### Exercise tasks:
a. In the discussion of referencing ASP.NET pages, what does RickNZ say excessive redirects are almost always a sign of?
b. Write the next part of the discussion of referencing ASP.NET pages, picking up after its last sentence.

[Page excerpt Boundary: Start]

Mighty Z
Mighty Z

Reputation: 35

Referencing other ASP.NET pages symbolically, with compile-time checks?

I'm noticing code accumulating in my project that looks like this:

Response.Redirect("/Foo/Bar.aspx");

This seems brittle -- if I move or rename Bar.aspx file, I need to find places where I've referenced it and correct those string constants, both in markup and codebehind. It seems like their should be a better way. Something like:

Response.Redirect( MyNamespace.BarPage.GetUrl() );

In other words, let the 'stack' figure out the URL I need. Note: I know that I can consolidate references to a particular page with a hand-coded BarPage.GetUrl() method, but even that seems failure-prone.

Isn't there a better way?

Upvotes: 2

Views: 70

Answers (4)

RickNZ
RickNZ

Reputation: 18654

Redirects in general are fragile, no matter how you get the name of the next page. They are also a performance problem.

If you find them collecting in your system, the first question you should really ask is why: excessive redirects are almost always a sign of an architectural problem.

Upvotes: 0

fyjham
fyjham

Reputation: 7034

The problem you'll face is that there's no real inherent link between a code-behind and it's code-infront except the <%@Page %> directive. There's no real reason a codebehind has to even have the same class name as the code-infront's file name, it only happens because it's convention and it's how the auto-generator lays it out.

[Page excerpt Boundary: End]
[The data Boundary: Start]

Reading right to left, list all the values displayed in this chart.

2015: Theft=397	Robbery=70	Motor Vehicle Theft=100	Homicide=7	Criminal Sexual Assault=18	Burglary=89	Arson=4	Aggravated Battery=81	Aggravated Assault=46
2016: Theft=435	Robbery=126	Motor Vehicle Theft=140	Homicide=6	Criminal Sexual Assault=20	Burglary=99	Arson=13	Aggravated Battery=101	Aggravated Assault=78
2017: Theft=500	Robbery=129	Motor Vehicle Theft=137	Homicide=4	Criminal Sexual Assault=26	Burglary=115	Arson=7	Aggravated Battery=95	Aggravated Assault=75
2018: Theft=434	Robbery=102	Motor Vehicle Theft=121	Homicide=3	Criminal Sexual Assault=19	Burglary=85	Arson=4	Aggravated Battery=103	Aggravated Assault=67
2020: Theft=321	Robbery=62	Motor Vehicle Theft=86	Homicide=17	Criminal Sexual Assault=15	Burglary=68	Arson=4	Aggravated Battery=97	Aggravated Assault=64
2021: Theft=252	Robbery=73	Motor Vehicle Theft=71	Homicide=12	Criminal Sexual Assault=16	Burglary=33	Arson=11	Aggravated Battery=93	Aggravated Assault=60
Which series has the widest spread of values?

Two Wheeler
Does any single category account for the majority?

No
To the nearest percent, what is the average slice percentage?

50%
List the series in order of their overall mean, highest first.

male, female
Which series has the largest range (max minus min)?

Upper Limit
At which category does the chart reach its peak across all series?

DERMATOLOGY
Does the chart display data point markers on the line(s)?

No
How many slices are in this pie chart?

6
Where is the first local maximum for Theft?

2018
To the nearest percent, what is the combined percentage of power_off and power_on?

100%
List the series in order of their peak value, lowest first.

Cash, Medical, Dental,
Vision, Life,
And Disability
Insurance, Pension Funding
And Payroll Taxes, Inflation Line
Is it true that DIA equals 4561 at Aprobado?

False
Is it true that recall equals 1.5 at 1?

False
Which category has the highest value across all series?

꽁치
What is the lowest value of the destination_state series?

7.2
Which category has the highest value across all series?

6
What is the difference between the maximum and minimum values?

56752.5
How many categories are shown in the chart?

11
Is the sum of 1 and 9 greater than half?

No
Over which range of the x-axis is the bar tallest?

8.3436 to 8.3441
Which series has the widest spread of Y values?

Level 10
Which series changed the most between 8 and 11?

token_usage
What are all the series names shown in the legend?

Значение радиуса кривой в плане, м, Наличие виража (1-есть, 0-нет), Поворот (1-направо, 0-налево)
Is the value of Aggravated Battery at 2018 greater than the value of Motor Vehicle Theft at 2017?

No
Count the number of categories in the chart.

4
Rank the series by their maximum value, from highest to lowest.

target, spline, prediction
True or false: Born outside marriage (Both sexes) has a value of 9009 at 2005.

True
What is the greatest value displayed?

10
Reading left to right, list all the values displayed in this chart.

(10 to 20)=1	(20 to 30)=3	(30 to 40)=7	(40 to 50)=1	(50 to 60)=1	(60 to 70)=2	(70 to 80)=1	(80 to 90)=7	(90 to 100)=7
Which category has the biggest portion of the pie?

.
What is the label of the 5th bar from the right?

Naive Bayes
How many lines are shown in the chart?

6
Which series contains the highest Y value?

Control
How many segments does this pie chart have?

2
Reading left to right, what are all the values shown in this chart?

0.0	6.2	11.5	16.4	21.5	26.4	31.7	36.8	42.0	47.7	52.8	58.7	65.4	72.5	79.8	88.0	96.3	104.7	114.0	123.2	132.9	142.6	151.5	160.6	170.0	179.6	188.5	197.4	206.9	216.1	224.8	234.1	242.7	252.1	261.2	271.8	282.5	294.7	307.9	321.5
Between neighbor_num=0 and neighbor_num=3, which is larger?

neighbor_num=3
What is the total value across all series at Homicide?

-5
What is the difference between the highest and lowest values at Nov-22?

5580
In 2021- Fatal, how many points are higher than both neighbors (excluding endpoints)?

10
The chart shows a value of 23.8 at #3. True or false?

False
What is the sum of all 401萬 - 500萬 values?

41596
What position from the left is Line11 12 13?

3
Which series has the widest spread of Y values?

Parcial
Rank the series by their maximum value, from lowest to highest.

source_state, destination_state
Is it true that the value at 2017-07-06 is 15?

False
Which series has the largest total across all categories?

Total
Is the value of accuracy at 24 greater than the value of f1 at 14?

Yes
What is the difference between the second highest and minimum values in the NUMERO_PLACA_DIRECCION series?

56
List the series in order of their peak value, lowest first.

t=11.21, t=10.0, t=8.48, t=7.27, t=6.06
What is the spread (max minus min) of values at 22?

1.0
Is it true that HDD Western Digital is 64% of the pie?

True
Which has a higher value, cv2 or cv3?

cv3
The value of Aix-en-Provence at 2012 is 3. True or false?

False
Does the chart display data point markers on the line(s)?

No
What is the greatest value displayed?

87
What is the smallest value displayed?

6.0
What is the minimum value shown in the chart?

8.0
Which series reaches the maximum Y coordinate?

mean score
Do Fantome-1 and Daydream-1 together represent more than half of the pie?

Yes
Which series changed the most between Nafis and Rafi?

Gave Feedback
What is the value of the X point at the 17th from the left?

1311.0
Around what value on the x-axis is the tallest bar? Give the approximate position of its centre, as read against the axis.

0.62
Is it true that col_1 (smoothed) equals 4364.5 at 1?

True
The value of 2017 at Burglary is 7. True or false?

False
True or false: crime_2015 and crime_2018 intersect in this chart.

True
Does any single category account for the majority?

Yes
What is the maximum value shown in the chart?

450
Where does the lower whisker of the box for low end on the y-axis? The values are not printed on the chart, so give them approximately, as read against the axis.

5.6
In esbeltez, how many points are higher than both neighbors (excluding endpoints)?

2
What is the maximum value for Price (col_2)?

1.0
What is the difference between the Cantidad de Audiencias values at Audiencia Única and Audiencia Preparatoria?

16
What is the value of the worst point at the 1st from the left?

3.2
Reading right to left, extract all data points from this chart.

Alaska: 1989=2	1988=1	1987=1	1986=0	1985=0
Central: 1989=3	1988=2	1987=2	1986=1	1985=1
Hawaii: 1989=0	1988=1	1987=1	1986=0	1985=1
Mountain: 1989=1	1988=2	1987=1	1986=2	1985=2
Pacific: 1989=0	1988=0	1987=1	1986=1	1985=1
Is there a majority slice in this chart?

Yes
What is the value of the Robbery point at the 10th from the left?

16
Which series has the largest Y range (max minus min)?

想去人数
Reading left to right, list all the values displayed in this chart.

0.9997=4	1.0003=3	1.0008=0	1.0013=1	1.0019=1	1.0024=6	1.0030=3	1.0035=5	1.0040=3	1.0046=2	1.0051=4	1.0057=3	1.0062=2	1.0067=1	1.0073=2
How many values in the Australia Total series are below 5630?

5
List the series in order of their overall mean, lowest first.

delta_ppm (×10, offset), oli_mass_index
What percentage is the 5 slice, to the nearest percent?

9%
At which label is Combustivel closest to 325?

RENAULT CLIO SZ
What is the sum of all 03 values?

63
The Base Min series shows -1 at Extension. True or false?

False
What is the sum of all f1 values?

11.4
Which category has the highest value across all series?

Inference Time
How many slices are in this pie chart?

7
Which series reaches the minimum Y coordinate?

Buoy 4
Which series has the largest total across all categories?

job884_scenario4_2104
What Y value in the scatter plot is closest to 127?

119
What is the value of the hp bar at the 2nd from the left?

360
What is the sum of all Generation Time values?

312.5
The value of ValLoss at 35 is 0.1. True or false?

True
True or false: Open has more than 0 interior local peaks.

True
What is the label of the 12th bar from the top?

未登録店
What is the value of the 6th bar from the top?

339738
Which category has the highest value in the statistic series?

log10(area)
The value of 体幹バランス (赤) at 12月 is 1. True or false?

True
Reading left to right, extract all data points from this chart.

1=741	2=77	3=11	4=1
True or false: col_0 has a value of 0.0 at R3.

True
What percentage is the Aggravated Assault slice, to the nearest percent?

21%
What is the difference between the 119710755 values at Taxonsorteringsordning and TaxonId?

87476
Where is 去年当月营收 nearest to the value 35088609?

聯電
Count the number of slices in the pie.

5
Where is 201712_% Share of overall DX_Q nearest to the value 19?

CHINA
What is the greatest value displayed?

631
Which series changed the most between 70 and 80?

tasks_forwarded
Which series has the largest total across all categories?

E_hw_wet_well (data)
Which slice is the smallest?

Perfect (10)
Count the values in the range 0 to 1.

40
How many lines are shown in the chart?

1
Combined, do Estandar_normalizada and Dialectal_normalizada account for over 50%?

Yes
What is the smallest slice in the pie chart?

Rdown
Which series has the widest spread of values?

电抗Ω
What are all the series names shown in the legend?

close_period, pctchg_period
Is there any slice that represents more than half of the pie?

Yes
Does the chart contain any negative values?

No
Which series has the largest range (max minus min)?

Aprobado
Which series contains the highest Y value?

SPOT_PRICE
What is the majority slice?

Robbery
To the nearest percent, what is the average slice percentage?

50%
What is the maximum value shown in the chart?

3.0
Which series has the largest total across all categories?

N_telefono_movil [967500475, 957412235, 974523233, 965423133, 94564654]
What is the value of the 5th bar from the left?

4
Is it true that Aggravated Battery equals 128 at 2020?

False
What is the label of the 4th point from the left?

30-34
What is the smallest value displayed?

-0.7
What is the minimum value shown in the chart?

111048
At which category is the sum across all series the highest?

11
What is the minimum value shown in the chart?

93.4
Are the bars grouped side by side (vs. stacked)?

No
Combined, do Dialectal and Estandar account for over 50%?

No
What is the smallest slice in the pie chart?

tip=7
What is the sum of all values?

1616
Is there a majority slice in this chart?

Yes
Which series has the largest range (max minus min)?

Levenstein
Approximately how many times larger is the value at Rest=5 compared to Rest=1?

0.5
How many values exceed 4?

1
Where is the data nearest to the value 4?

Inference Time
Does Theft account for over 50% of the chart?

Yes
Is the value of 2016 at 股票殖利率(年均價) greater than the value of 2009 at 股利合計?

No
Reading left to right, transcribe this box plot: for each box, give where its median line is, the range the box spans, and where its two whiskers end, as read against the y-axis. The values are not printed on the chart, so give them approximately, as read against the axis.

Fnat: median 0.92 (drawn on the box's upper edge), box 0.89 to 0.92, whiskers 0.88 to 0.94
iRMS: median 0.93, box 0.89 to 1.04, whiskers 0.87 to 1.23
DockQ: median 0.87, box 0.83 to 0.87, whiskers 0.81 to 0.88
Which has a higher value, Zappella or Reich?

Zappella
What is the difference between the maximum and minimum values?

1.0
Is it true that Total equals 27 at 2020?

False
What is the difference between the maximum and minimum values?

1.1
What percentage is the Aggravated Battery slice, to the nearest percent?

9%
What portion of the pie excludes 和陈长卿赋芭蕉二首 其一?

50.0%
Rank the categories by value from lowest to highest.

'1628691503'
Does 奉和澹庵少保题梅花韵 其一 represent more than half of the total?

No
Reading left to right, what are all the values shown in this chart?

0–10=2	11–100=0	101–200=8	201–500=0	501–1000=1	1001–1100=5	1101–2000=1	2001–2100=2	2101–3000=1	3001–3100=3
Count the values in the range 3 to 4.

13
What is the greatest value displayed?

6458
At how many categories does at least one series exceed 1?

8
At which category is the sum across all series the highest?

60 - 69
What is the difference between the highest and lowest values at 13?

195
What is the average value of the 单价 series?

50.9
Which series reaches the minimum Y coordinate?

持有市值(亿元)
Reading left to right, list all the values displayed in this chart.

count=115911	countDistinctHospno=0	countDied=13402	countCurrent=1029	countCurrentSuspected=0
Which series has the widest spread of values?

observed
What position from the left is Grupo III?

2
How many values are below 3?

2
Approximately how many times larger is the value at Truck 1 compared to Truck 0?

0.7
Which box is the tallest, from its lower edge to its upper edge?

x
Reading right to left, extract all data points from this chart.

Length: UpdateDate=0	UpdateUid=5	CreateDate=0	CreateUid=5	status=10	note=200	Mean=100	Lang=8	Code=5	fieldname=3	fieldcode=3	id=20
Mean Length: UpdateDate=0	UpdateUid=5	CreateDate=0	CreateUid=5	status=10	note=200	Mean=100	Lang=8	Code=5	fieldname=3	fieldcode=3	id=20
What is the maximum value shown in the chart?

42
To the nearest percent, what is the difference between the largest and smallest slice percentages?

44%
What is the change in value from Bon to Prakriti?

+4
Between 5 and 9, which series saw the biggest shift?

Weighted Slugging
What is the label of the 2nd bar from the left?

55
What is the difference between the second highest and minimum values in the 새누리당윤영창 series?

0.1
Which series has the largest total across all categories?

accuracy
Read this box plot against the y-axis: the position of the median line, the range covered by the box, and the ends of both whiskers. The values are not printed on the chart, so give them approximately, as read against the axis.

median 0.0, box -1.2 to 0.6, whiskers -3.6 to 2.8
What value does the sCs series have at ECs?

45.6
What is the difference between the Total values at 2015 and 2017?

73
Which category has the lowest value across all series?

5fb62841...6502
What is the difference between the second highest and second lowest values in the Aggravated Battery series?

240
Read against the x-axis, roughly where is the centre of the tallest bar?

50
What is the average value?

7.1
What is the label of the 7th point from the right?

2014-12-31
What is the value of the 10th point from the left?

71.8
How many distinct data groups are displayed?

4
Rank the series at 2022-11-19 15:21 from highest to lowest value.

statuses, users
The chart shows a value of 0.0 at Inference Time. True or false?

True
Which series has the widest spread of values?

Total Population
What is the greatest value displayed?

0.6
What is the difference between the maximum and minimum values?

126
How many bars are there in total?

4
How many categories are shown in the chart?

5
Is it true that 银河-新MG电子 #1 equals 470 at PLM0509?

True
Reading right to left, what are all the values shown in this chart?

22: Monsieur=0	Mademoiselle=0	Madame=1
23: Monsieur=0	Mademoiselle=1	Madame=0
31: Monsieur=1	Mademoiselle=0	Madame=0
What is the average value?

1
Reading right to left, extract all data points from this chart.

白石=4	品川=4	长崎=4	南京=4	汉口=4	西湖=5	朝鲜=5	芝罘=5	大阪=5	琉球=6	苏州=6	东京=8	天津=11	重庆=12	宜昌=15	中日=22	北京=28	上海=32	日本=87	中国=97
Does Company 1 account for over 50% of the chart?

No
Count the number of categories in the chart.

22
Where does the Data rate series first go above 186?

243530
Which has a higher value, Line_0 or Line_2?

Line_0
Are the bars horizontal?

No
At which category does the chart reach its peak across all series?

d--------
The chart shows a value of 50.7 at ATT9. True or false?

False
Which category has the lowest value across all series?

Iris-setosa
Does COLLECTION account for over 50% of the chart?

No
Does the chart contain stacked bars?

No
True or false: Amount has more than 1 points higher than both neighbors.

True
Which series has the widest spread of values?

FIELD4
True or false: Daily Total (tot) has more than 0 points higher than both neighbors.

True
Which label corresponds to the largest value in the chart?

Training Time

[The data Boundary: End]

### Responses:
a. An architectural problem.

b.
This means you're not going to find anything you can reference at compile-time that even knows what aspx the .cs links to. The closest thing you'll find is the typeof(MyNamespace.BarPage).FullName which will give you the code-behind's name and by assuming things follow convention you could (but I don't recommend) construct the URL for the code infront page it's associated with.

Personally I think you're better off just doing a find-all for "barPage.aspx" when you rename it and doing a little refactoring. You'll have to deal with hyperlinks in the code-infront anyway. If barPage.aspx represents some abstract concept (Like "The login page") it may help to add a property for it, but if barpage is just another page with no real globally inherent meaning I'd leave it as-is.

Upvotes: 1

womp
womp

Reputation: 116987

The best way would be to resource them. Add a meaningful key and the URL value to the resource file, and redirect that way.

Response.Redirect(Properties.ASPXUrls.FooBar);

Upvotes: 2

jchapa
jchapa

Reputation: 3996

I'd recommend creating a static class with different properties for each of the links. That way, you only have one place to update.